San Diego Padres center fielder Cameron Maybin has been suspended 25 games after testing positive for amphetamines.
Bleacher Report National MLB writer Scott Miller reported the news Wednesday:
The Padres' Cameron Maybin has been suspended 25 games for testing positive for an amphetamine.— Scott Miller (@ScottMillerBbl) July 23, 2014
Bob Nightengale of USA Today noted that the Padres were anticipating this suspension, which is why they made a roster move on Wednesday:
Yes, and Maybin's suspension is why the #Padres called up Jeff Francouer, knowing the suspension was coming down today.— Bob Nightengale (@BNightengale) July 23, 2014
After the suspension was announced, both Maybin and the Padres released separate statements about it. Manager Bud Black declared his support for the drug program and will welcome Maybin back, via Padres.com:
Our club fully supports Major League Baseball’s Joint Drug Prevention and Treatment Program. Cameron has accepted full responsibility for his violation and apologized to his teammates and coaches. We are all looking forward to his return.
Also from the team's website, Maybin's suspension is effective immediately and he will be eligible to return on Aug. 20 against the Los Angeles Dodgers.

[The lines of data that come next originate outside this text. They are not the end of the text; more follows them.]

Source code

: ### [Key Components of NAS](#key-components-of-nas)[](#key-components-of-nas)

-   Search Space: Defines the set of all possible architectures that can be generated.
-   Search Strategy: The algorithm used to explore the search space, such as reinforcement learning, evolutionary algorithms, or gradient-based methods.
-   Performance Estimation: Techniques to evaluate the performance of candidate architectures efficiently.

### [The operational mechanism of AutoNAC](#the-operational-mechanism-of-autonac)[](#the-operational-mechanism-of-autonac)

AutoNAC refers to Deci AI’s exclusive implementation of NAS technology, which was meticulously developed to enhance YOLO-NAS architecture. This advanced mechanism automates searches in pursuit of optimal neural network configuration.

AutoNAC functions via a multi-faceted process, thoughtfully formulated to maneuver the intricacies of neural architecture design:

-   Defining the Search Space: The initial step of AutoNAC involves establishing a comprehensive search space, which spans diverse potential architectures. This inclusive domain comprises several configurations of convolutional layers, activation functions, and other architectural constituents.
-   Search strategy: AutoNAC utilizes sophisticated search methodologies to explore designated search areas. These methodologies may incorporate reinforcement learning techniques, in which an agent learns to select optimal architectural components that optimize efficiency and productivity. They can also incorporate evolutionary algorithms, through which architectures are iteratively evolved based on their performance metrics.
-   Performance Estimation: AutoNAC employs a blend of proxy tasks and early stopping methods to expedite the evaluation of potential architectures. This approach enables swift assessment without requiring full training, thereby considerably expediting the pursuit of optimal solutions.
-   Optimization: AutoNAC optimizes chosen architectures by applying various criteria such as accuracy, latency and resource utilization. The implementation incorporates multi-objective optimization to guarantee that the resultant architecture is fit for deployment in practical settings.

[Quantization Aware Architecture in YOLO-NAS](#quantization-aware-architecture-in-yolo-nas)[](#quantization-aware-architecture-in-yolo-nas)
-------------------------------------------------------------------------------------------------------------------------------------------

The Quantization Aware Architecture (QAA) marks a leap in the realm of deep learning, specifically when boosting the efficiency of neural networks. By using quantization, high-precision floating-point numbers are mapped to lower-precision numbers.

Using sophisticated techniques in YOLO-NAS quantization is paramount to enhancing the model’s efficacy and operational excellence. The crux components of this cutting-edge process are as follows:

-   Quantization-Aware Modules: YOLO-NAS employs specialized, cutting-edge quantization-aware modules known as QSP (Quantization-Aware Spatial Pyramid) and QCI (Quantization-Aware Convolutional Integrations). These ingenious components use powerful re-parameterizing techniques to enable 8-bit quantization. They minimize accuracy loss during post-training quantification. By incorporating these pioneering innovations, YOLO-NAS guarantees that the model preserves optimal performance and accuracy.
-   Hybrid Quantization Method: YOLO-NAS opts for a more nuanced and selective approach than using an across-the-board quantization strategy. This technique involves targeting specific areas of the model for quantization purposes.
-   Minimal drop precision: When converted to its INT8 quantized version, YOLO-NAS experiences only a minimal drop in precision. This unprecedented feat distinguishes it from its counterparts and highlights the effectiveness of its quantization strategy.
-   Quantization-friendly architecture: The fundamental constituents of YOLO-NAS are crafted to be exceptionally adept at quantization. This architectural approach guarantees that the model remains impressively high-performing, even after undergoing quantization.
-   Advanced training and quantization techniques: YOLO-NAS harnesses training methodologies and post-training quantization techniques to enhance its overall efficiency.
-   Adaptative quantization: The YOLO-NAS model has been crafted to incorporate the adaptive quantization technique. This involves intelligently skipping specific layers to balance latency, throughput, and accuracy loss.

Maybin's statement was very forthcoming and honest about what happened, via Fox Sports' Ken Rosenthal on Facebook:
I have been undergoing treatment for several years for a medical condition, Attention Deficit Disorder (ADD), for which I previously had a Therapeutic Use Exemption (TUE). Unfortunately, in my attempts to switch back to a medicine that had been previously ok’d, I neglected to follow all the rules and as a result I tested positive. I want to assure everyone that this was a genuine effort to treat my condition and I was not trying in any way to gain an advantage in my baseball career. I understand that I must accept responsibility for this mistake and I will take my punishment and will not challenge my suspension. I apologize to my family, friends, fans, teammates, and the entire Padres organization. I look forward to returning to the field and contributing to the success of my Club.
Under the terms of MLB's Joint Drug Program, a Therapeutic Use Exemption allows a player to take a substance for a pre-existing condition that is approved by an independent licensed physician.
Even though steroids tend to grab all the headlines, amphetamine use is an issue that Major League Baseball has taken seriously since adopting a stricter drug policy. In a special to ESPN.com, Matt Kreidler wrote in 2005 about why it was so important to start testing for the drugs:
This is, on some levels, a straight-up medical concern for MLB and its policymakers. Amphetamines are widely understood to be much more commonly used in clubhouses than steroids, and "they are way, way more dangerous," professor -- and stimulant expert -- Charles Yesalis told the Pittsburgh Post-Gazette in May. "They can stone-cold kill you on the spot."
A former first-round pick of the Detroit Tigers, Maybin has been disappointing throughout his MLB tenure. He was part of the Miguel Cabrera trade going to Florida in 2008 and was dealt to San Diego prior to the 2011 season.
In eight MLB seasons, the 27-year-old Maybin has hit .248/.309/.370 with 32 home runs and 92 stolen bases. Injuries limited him to just 14 games last year, and a ruptured biceps tendon suffered in spring training cost him nearly all of April this season.
This suspension puts Maybin and the Padres in an interesting spot. He's signed through 2016 at reasonable salaries—$15 million from 2015-16, though given his level of production and now this suspension, his future may lie elsewhere.
The only value Maybin adds anymore is on defense, but FanGraphs' defensive metrics have shown the center fielder to be erratic with nine runs saved in 2012, costing the Padres five runs in 2013 and saving four runs so far in 2014.
Maybin is still young enough to entice you with his potential, especially as a center fielder who has proven capable of playing the position at a high level, but he's never built off an impressive 2011 campaign when he hit .263/.323/.393 with 40 stolen bases.